The Jamaica Public Service (JPS) is reporting a 70 per cent decrease in the frequency of power-generation-related outages as it continues to roll out a US$25 million energy-storage facility in Hunts Bay, Kingston.
The facility is the largest hybrid storage facility in the world – using a combination of lithium battery and flywheel energy-storage systems to harness energy from primary renewable sources like the sun and wind.
In July, two of its five battery line-ups and one of three flywheel systems were officially opened, providing 9.6 megawatts of electricity to the company’s grid. The plant is to be fully operational by the end of this year, outputting a total 24.5 megawatt of energy to Jamaicans.
Winsome Callum, director of corporate communication and customer experience at the JPS, said the system would benefit all customers.
“The facility will help to reduce outages, and the storage will provide a much faster, cost-effective and environmentally friendly spinning reserve as an alternative to traditional generation reserve,” she said.
“It will allow the system to respond instantly to outages caused by primary renewable sources going offline, and be able to respond flexibly to the changes in generation demand, and the supply will result in a meaningful improvement to the customer service experience.”
Last Thursday, the multimillion-dollar flywheel system – consisting of a four-tone wheel spinning at 3,000 revs-per-minute inside a protective casing, hummed as engineers explained the company’s efforts to reduce the frequency of power outages across the island.
According to the engineers, the plant will offer major reductions in the number of power outages as well as improve the quality of the energy output, which is essential to commercial customers, including those in the frozen foods and beverages industry.
It will also help to reduce customers’ utility bills, which usually reflect operational costs of archaic alternative back-up generators.
“The plant will impact both the power quality and reliability, which is to ensure that customers, especially commercial customers, have a consistent power supply to satisfy their operations. That way they don’t have to deal with the intermittent outages,” explained Lincoy Small, director of system operations at the JPS.
Small explained that 50 per cent of power outages occur in the distribution phase, where power lines are affected or downed by vegetation, motor vehicle accidents, and equipment theft.
Roughly 10 per cent of power outages occur in the transmission phase, where bad weather may down or corrode power lines or may prompt the power company to execute planned or unplanned shutdowns of the system.
Small also pointed out that about 40 per cent of power outages are to do with power-generation issues, which involves the production and harvesting of renewable energy supplied to the electrical grid by sources, inclusive of solar and wind power plants.
Peak energy usage in Jamaica occurs between 6:30 p.m. and 9:30 p.m., which matches the time that solar plants reduce power generation, according to the JPS. Additionally, wind farms optimally generate power at nights but after peak periods.
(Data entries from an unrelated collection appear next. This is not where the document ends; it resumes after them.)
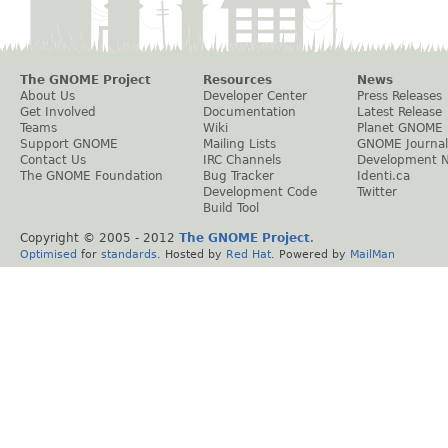
The GNOME Project
Resources
News
About Us
Developer Center
Press Releases
Get Involved
Documentation
Latest Release
Teams
Wiki
Planet GNOME
Support GNOME
Mailing Lists
GNOME Journal
Contact Us
IRC Channels
Development 
The GNOME Foundation
Bug Tracker
Identi.ca
Development Code
Twitter
Build Tool
Copyright © 2005 - 2012
The GNOME Project
.
Optimised
for
standards
. Hosted by
Red Hat
. Powered by
MailMan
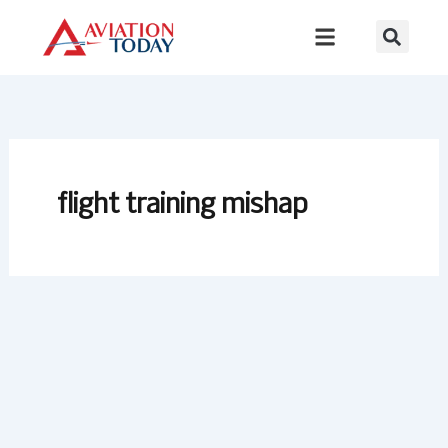
Skip
to
content
flight training mishap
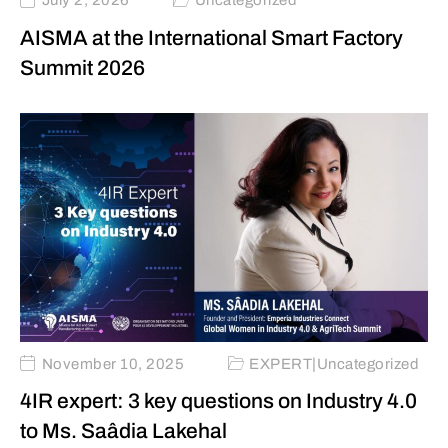
July 2, 2026
Uncategorized
AISMA at the International Smart Factory
Summit 2026
|
November 10, 2025
EXPERT
Uncategorized
4IR expert: 3 key questions on Industry 4.0
to Ms. Saâdia Lakehal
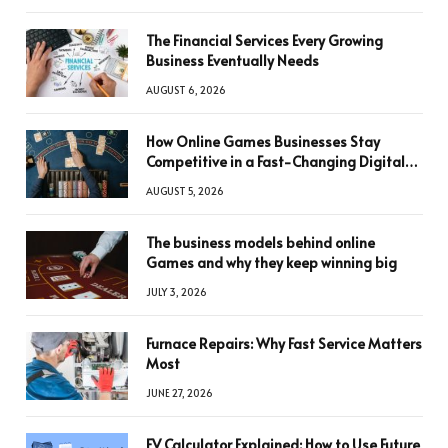
The Financial Services Every Growing
Business Eventually Needs
AUGUST 6, 2026
How Online Games Businesses Stay
Competitive in a Fast-Changing Digital
World
AUGUST 5, 2026
The business models behind online
Games and why they keep winning big
JULY 3, 2026
Furnace Repairs: Why Fast Service Matters
Most
JUNE 27, 2026
FV Calculator Explained: How to Use Future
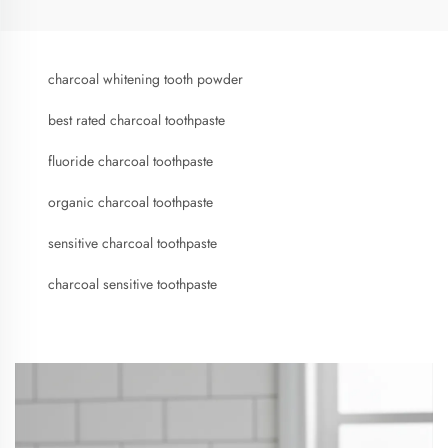
charcoal whitening tooth powder
best rated charcoal toothpaste
fluoride charcoal toothpaste
organic charcoal toothpaste
sensitive charcoal toothpaste
charcoal sensitive toothpaste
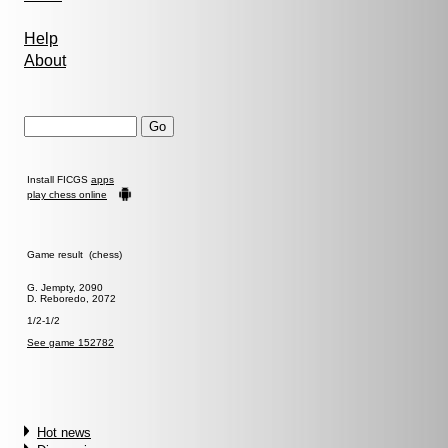
Help
About
Install FICGS
apps
play chess online
Game result (chess)
G. Jempty, 2090
D. Reboredo, 2072
1/2-1/2
See game 152782
Hot news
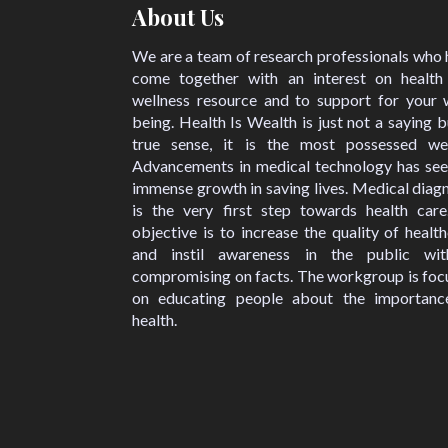
About Us
We are a team of research professionals who
come together with an interest on health
wellness resource and to support for your w
being. Health Is Wealth is just not a saying b
true sense, it is the most possessed wea
Advancements in medical technology has see
immense growth in saving lives. Medical diag
is the very first step towards health care
objective is to increase the quality of healt
and instil awareness in the public wit
compromising on facts. The workgroup is foc
on educating people about the importanc
health.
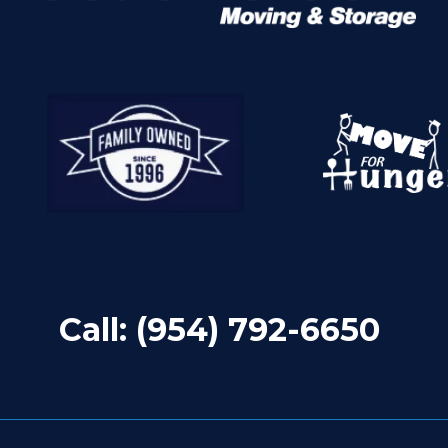
Call:
(954) 792-6650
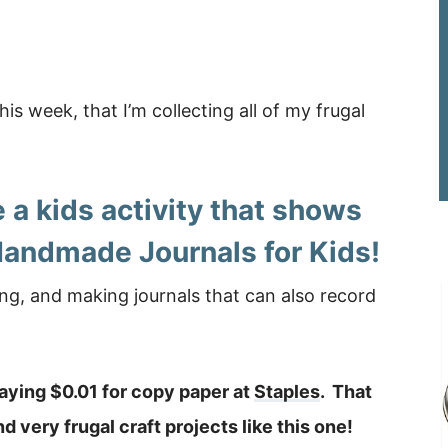
his week, that I’m collecting all of my frugal
 a kids activity that shows
Handmade Journals for Kids!
ng, and making journals that can also record
paying $0.01 for copy paper at
Staples
. That
 very frugal craft projects like this one!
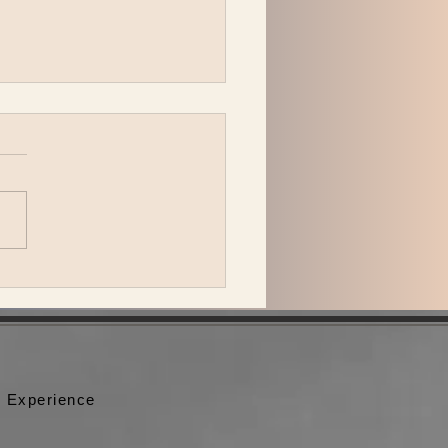
 Jeffries with the Pitch
ing band play Nashville
 special guests.
 Experience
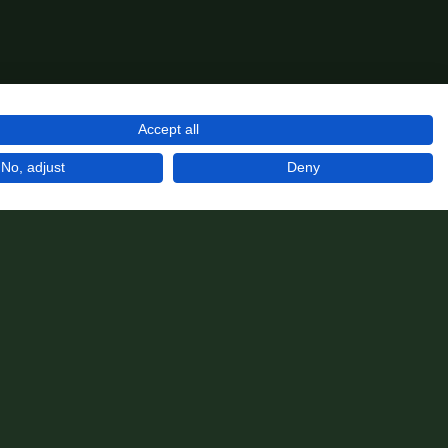
Accept all
No, adjust
Deny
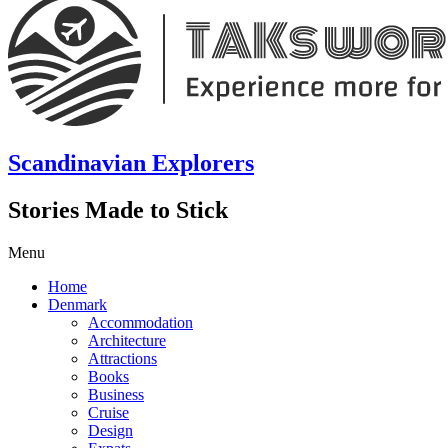
Scandinavian Explorers
Stories Made to Stick
Menu
Home
Denmark
Accommodation
Architecture
Attractions
Books
Business
Cruise
Design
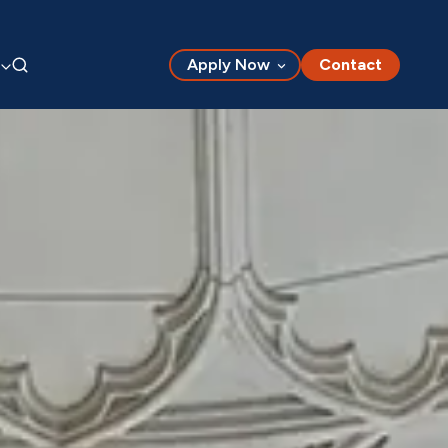
Apply Now
Contact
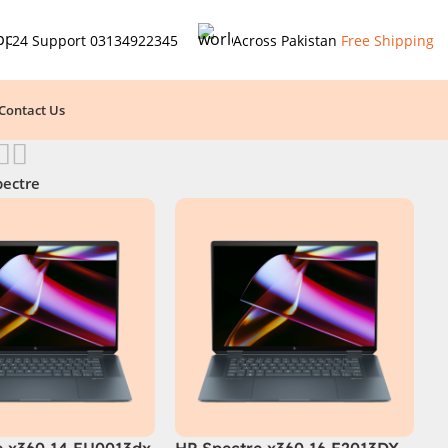
24 Support
03134922345
Across Pakistan
Free Shipping
Contact Us
pectre
e x360 14 EU0013dx
HP Spectre x360 16 F2013DX –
The energy at the new facility will be brought into play at peak periods, using power already stored.
The project followed a board discussion at the JPS in 2017 about the need for a hybrid energy storage solution in consultation with the Office of Utilities Regulation.
The addition of renewable energy to the grid is part of an energy-diversification programme that sees the JPS moving away from heavy oil and rebalancing the energy mix with natural gas as well as cleaner fuels.